A short walk from Kojimachi Station in central Tokyo, Unagi Akimoto is a small, unpretentious shop that looks like a tea ceremony house from the outside. As you slip through its sliding doors, you feel as though you are passing through time.
“The base of what we do has remained the same for the past century,” says Akimoto.
Summer Plates For All Seasons
Unagi Akimoto started as a takeaway store with one private room in 1909. Serving kabayaki — freshwater eel grilled over hot charcoal — has made it extremely popular with locals and it became a full-scale restaurant half a century later.
Today, the menu is still dominated by unagi. According to Akimoto, the most popular dishes are the eel rice bowl (unadon), eel served over rice in a lacquered box (unaju), and the grilled eel without seasoning. Unagi is a traditional seasonal food, and these plates are especially popular in the summer.
“From the cut of the fish to the way it’s skewered and grilled, everything has to be just right.
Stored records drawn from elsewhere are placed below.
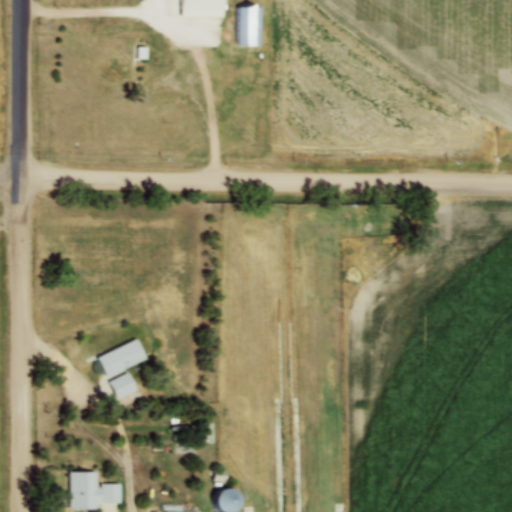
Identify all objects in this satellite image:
building: (244, 24)
building: (246, 25)
crop: (390, 78)
road: (21, 89)
road: (9, 179)
road: (265, 182)
road: (19, 345)
building: (118, 357)
building: (119, 359)
crop: (466, 362)
building: (119, 387)
building: (120, 387)
road: (104, 406)
building: (88, 492)
building: (86, 493)
building: (222, 500)
silo: (223, 500)
building: (223, 500)
building: (173, 509)
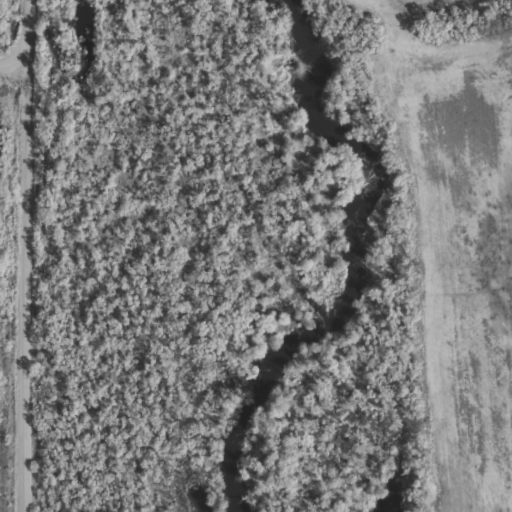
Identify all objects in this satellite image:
road: (1, 87)
road: (1, 208)
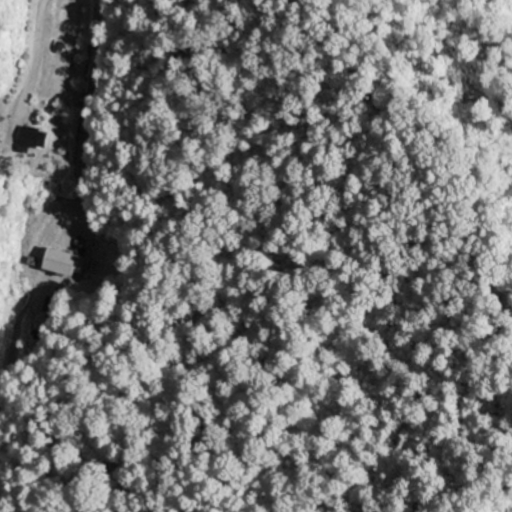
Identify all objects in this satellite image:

We have a tank of live eels in the kitchen, so our dishes are always fresh. But that isn’t enough. Meticulous preparation is required otherwise it will end up looking and tasting bad,” says the fourth-generation chef.
It’s this attention to the smallest details that has ensured that the establishment has thrived, surrounding restaurants have come and gone. Akimoto, who first worked in the hospitality field, believes the company’s success lies in the fact that it has been faithful to its origins while also embracing change, tweaking things imperceptibly to suit modern tastes.
“People who come here know what to expect, but that doesn’t mean you don’t keep developing,” says Akimoto. “Unless you utilise modern technology, adapt your sauces, and make those small but necessary alterations, you’ll be left behind”
The Hot Commodity Of Eel
In recent years, plummeting eel populations have forced many unagi restaurants to close. In 2013, the Japanese Ministry of the Environment added Anguilla japonica (Japanese eel) to its official red list of endangered fish.
“Prices have skyrocketed which has made things difficult,” admits Akimoto. But he will soldier on.
“Lots of regulars got used to the taste when they were young and found they couldn’t eat (eel) anywhere else. So, there’s also an appreciation for the traditional style of the restaurant,” he says.